A child with rheumatic fever is being admitted to the pediatric floor. On admission assessment, the nurse should ask the parents which question to elicit assessment information specific to the development of rheumatic fever? A. "Has your child complained of back pain?" B. "Has your child complained of headaches?" C. "Has your child had any nausea or vomiting?" D. "Did your child have a sore throat or fever within the last 2 months?"

D

A health care provider has prescribed oxygen as needed for an infant with heart failure. In which situation should the nurse administer the oxygen? A. During sleep B. When changing the infant's diapers C. When the mother is holding the infant D. When drawing blood for electrolyte level testing

D

A newborn is diagnosed with truncus arteriosus. You're educating the parents about this heart defect. Which statement by the mother demonstrates she understood the education provided about this condition? A. "My baby has narrowing in the pulmonary artery, and the aorta is arising out of the right ventricle rather than the left ventricle." B. "My baby's heart shares one artery that connects the right and left ventricles." C. "The left side of my baby's heart is not fully developed." D. "The natural structure in my baby's heart, the ductus arteriosus, has failed to close after birth leading to more blood flow to the lungs."

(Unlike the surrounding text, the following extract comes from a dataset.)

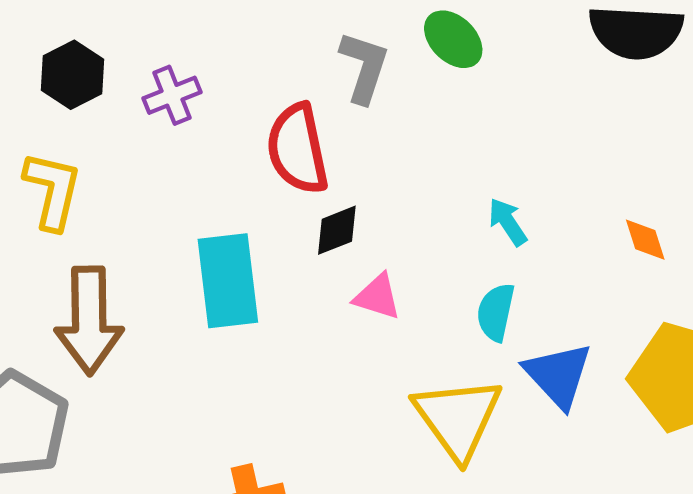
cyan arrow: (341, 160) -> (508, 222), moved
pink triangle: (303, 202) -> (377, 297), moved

The answer is B. Truncus arteriosus is a congenital heart defect where there is ONE artery along with one truncal valve that connects the right and left ventricles. This structure will function to carry blood to both the lungs and body. In a normal heart, there should be TWO separate arteries (pulmonary artery and aorta) with their own valves (instead of one truncal valve). The pulmonary artery will carry blood from the right side of the heart to the lungs, and the aorta will carry blood from the left side of the heart to the body.